Ebony Salmon and Lauren James have leaped into England’s first squad since their Euro 2022 triumph, with the midfielder Jordan Nobbs also returning and Sarina Wiegman offering Steph Houghton hope of a recall.
The Football League has condemned Crawley supporters for their post-game pitch invasion after their shock win over Fulham in the League Cup. ‘There can be no justification to enter the pitch without authority,” an EFL statement said.
Elsewhere in Fizzy Cup action: Everton narrowly avoided a slip-up against the Cod Army in Fleetwood, while Daniel Iversen’s debutant heroics helped Leicester scrape through at Stockport, via a penalty shootout.
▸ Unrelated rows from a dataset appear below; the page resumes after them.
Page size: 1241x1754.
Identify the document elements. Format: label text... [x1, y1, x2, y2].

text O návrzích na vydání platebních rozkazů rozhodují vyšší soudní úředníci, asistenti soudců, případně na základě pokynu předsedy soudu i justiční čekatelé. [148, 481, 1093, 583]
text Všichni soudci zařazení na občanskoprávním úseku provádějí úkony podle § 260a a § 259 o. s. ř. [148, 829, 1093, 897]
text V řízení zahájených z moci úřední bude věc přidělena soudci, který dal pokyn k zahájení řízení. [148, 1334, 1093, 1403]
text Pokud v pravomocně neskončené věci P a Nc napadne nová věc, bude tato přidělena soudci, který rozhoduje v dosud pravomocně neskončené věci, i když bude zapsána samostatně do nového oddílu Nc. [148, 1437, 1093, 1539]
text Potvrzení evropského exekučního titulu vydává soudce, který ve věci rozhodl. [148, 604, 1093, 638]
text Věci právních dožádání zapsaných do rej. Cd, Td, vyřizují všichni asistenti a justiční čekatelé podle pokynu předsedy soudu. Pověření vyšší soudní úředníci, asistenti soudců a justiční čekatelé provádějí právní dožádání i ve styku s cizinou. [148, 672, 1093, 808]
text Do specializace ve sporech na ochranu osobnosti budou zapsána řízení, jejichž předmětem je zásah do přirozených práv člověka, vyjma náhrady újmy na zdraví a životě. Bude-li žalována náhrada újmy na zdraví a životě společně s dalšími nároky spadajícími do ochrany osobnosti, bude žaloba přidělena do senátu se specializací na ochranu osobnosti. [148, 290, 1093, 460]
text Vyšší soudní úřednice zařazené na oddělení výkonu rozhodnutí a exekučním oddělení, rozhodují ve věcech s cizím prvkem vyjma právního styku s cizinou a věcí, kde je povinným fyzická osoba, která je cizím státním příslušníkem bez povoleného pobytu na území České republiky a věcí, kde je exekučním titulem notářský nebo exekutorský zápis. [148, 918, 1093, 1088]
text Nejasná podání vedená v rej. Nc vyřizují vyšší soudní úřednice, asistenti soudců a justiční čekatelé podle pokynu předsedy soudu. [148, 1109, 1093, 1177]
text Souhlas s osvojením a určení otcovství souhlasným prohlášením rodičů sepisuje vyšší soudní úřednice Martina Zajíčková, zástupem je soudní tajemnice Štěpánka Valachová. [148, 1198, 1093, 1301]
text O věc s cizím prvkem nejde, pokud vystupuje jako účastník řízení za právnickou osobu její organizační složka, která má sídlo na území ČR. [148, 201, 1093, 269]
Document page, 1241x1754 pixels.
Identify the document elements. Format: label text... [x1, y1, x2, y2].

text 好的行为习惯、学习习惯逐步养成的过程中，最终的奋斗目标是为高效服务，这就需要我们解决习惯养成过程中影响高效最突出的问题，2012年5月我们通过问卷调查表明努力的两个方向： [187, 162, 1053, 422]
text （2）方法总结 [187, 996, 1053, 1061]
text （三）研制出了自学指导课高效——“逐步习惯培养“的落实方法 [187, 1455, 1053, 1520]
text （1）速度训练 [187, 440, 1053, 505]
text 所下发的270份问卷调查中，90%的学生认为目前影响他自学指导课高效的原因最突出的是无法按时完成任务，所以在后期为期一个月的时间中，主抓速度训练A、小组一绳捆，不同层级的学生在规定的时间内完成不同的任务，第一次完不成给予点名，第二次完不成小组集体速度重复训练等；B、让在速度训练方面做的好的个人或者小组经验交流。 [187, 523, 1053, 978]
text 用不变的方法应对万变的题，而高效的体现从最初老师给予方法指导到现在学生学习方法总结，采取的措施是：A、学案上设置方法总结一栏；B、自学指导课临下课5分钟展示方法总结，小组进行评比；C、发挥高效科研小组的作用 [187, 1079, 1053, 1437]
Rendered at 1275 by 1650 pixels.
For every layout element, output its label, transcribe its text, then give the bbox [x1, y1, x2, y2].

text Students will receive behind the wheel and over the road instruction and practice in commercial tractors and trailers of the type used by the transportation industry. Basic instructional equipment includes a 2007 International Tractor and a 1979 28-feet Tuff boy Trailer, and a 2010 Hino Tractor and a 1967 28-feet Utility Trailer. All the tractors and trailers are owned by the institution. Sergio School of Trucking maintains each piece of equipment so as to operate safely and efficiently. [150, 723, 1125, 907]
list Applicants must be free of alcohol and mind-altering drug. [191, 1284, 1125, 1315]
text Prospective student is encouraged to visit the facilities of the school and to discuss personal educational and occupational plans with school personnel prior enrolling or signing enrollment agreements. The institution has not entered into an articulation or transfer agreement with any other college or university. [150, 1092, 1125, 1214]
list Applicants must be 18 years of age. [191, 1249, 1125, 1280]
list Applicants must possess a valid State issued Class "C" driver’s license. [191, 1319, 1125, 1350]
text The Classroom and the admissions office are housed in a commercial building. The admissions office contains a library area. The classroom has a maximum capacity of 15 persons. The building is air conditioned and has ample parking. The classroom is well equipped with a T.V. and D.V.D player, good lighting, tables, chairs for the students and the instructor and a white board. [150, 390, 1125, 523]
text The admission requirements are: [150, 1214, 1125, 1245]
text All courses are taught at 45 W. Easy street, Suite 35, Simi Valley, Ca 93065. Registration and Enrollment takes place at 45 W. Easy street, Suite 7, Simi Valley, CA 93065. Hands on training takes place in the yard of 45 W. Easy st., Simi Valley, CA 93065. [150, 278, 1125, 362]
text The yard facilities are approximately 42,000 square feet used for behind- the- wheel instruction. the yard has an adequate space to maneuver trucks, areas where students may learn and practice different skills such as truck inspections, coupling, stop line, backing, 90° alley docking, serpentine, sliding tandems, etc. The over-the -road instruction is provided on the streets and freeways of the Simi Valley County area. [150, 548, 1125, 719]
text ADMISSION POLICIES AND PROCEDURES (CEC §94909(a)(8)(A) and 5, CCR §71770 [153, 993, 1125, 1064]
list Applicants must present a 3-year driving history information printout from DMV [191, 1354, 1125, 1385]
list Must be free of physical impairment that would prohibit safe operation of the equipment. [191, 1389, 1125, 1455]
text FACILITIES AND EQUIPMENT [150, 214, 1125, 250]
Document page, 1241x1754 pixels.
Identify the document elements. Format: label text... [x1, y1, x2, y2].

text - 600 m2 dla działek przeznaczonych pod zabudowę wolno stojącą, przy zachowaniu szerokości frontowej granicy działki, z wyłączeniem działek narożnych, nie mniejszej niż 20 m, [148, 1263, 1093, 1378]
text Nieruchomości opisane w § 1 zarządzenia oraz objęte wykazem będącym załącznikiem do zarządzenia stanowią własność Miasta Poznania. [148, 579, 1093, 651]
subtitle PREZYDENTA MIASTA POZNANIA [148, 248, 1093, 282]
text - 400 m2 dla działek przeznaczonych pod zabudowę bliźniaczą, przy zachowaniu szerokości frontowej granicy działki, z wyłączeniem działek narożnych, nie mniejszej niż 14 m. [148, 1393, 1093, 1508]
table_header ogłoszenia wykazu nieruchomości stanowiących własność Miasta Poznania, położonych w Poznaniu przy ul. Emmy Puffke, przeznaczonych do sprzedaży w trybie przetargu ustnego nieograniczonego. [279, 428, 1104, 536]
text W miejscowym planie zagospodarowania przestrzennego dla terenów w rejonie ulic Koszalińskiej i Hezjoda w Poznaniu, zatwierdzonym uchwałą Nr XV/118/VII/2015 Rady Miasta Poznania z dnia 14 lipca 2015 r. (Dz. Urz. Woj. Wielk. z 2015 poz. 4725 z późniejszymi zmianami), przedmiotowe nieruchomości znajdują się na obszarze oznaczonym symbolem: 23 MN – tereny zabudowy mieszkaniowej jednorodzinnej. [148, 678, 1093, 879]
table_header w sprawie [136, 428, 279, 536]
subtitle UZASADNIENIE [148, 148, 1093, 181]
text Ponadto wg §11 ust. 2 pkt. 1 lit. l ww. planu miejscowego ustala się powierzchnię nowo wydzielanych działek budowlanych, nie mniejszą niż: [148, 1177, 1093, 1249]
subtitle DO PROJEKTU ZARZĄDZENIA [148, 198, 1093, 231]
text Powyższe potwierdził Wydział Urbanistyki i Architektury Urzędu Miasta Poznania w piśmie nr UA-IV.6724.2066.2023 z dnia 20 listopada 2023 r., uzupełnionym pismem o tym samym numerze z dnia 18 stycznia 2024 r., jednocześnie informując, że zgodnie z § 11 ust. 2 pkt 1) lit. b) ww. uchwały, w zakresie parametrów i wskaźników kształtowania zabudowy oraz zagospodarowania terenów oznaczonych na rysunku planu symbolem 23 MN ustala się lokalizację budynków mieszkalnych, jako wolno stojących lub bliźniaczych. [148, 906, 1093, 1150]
Newcastle are poised to break their transfer record by splurging £59m on Real Sociedad’s Swedish star striker, Alexander Isak.
Callum Hudson-Odoi will try to do a Sancho on loan at Bayer Leverkusen, with his move to the German club close to being finalised. Meanwhile, Chelsea have had a third bid for Wesley Fofana, potentially worth about £70m, rejected by Leicester.
Howard Webb will soon be spending his Monday mornings shaking his head in front of a monitor, after being appointed as PGMOL’s new chief refereeing officer. The former official will take up his new role after the current MLS season ends.
STILL WANT MORE?
Jill Scott created an atmosphere where she was a friend first and a footballer second. Probably an entertainer third. Anita Asante has more.
Ukraine’s football restarts with flags, a message from Volodymyr Zelenskiy but no crowd. Nick Ames was at the NSC Olimpiyskiy Stadium for Shakhtar’s game against Metalist, which started with a kick-off by an injured soldier.